Brief => When a line of the entries below contains "material", it counts once; state how many such lines there are and nothing else.

Records provided =>

════════

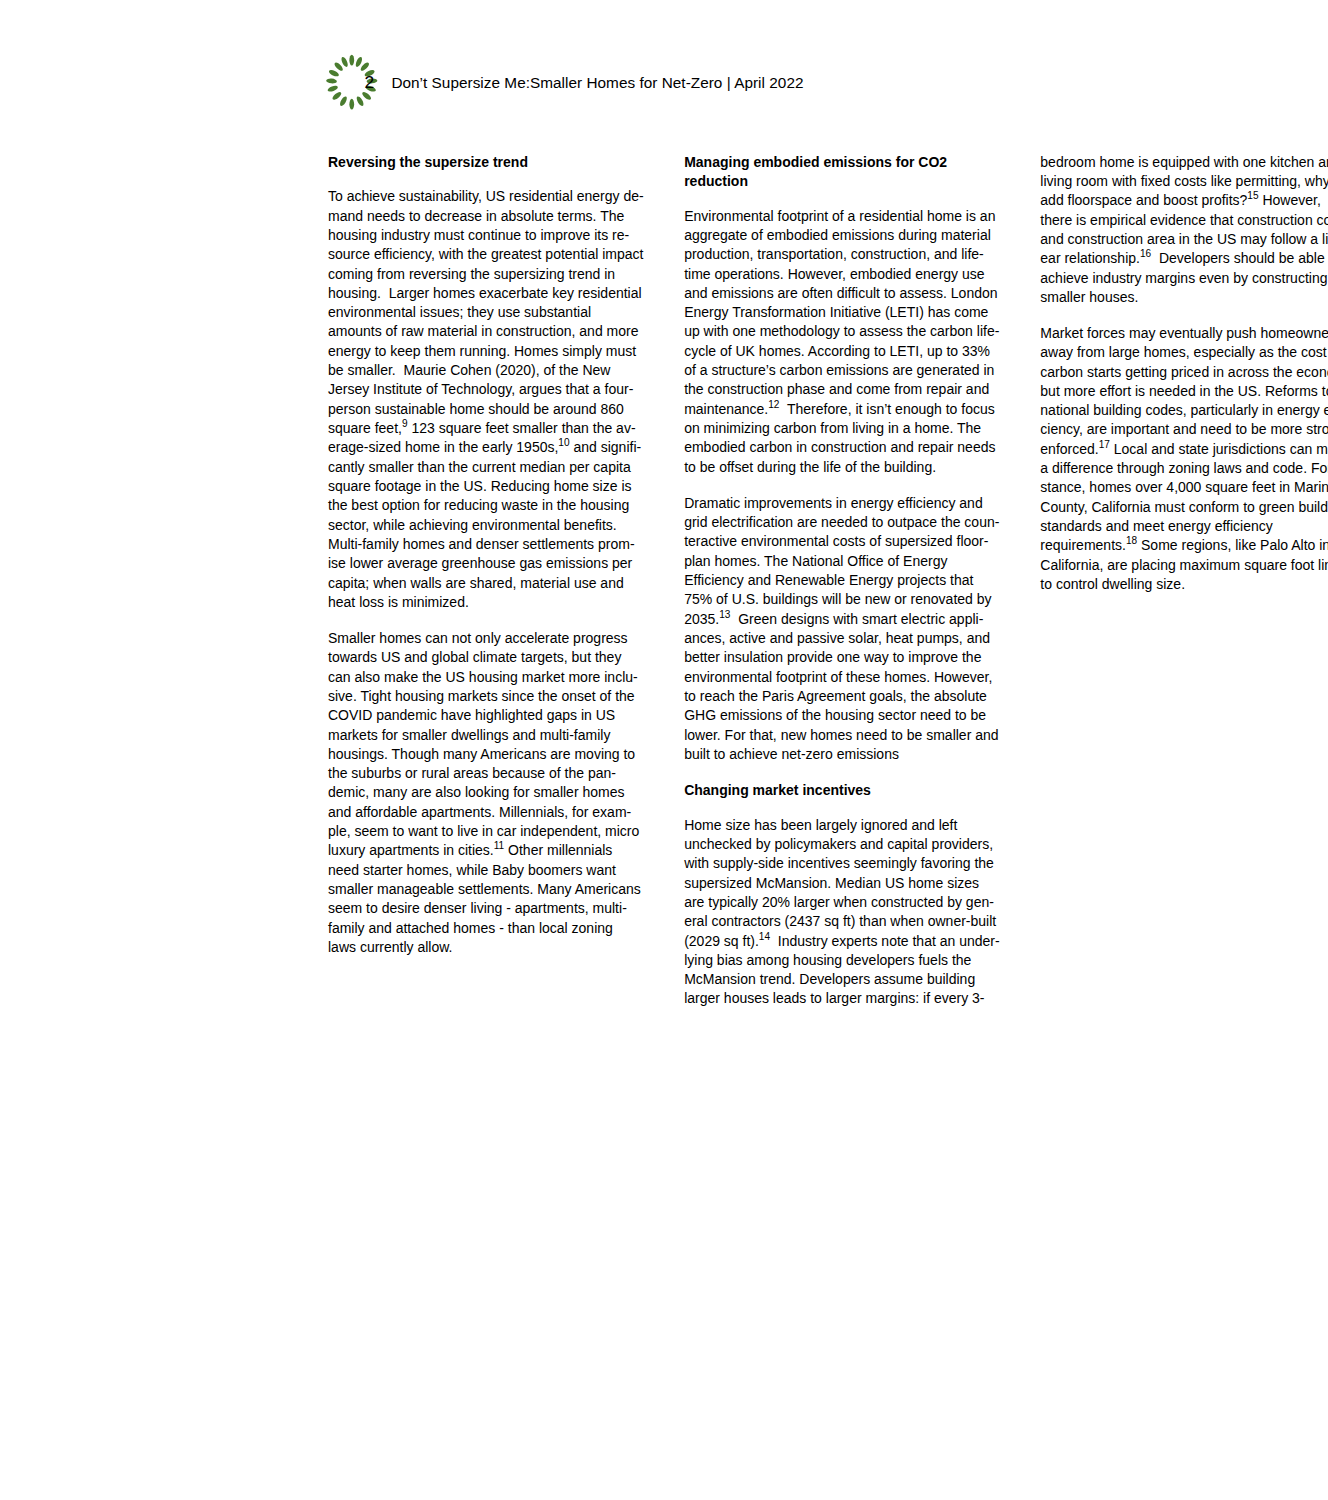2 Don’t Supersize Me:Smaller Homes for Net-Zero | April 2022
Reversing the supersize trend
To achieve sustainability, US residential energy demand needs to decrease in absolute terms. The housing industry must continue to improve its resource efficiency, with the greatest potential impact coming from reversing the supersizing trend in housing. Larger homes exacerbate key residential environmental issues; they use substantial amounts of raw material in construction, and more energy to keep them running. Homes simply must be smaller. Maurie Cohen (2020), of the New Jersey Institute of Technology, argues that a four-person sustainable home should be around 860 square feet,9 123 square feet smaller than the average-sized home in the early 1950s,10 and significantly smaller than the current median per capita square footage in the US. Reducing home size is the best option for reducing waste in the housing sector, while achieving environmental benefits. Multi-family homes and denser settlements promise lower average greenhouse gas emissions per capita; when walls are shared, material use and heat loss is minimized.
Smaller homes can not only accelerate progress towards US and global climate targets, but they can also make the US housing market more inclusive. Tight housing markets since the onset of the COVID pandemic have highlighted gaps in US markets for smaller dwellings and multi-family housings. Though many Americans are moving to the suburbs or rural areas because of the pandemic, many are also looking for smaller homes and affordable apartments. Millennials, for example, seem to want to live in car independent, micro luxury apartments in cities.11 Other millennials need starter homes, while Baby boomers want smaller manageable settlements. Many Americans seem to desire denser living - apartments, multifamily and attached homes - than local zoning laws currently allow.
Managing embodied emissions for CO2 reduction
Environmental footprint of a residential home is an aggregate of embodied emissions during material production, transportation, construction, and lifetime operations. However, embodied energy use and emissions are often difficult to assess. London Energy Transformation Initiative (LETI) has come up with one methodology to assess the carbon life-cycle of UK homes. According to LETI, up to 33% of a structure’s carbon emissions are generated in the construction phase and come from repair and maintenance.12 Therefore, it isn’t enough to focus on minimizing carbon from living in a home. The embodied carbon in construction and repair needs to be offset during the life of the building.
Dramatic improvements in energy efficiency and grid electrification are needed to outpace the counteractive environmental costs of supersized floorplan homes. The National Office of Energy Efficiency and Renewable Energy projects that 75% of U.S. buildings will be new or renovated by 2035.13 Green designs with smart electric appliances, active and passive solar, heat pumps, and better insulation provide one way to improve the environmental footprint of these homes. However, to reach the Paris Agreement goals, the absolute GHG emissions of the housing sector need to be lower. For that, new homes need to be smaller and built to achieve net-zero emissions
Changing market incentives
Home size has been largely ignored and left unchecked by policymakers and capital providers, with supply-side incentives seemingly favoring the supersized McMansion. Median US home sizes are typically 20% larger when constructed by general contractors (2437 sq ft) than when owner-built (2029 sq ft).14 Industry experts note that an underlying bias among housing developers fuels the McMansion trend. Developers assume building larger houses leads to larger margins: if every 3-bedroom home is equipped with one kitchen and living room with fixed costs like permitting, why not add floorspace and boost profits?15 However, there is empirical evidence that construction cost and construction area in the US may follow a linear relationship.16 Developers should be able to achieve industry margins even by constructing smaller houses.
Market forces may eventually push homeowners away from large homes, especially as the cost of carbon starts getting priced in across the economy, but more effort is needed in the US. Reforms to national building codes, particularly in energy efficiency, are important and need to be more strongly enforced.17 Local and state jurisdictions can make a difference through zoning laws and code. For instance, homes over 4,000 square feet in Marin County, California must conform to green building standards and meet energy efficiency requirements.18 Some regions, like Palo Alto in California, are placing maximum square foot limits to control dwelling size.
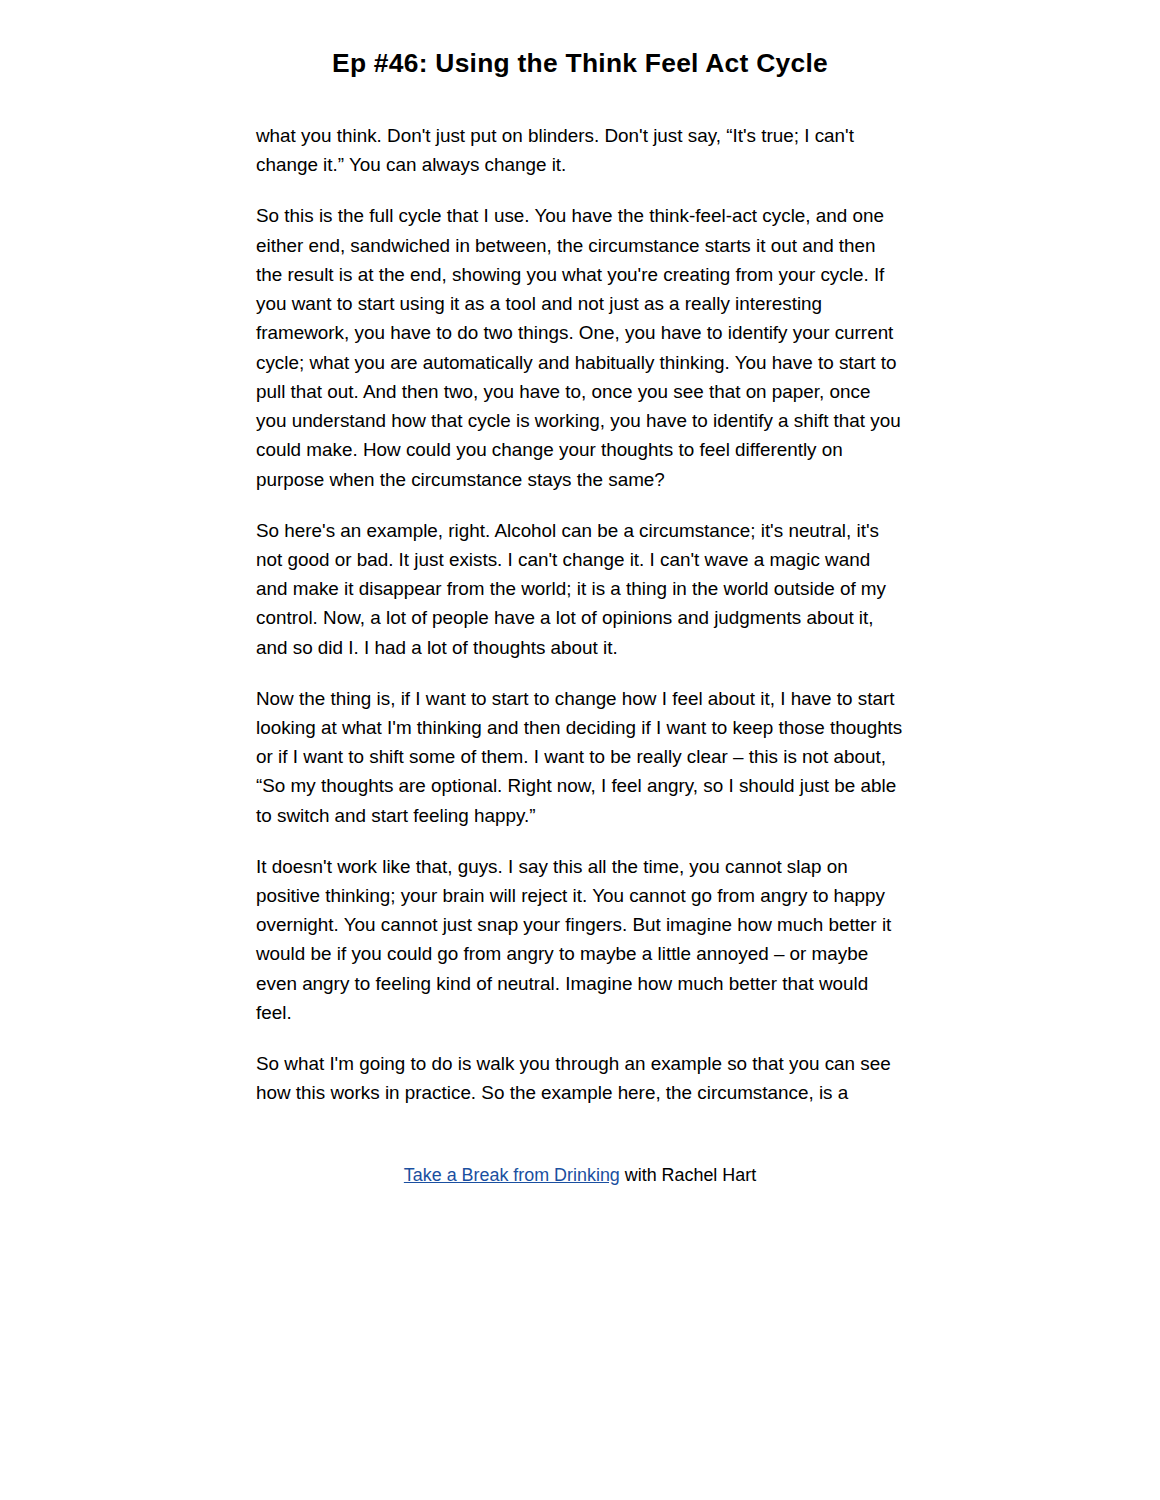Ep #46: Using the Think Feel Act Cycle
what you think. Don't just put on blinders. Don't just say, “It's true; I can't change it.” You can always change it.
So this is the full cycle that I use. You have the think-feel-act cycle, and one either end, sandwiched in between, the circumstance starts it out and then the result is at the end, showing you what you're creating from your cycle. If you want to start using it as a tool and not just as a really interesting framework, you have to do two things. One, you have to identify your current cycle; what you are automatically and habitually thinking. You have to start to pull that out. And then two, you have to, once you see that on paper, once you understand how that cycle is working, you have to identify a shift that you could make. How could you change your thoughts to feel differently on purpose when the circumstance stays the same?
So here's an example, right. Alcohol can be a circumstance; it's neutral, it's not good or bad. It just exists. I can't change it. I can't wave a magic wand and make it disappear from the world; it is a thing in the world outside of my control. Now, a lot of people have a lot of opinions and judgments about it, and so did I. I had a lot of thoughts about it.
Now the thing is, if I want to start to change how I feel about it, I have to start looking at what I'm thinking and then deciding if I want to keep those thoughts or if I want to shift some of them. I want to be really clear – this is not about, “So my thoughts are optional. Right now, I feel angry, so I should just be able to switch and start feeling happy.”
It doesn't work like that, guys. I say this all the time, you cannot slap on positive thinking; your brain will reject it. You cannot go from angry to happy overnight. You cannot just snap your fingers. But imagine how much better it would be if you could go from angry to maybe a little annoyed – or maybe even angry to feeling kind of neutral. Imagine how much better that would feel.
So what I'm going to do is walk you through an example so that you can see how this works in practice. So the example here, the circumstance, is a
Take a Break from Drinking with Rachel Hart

════════

Response to the task => 2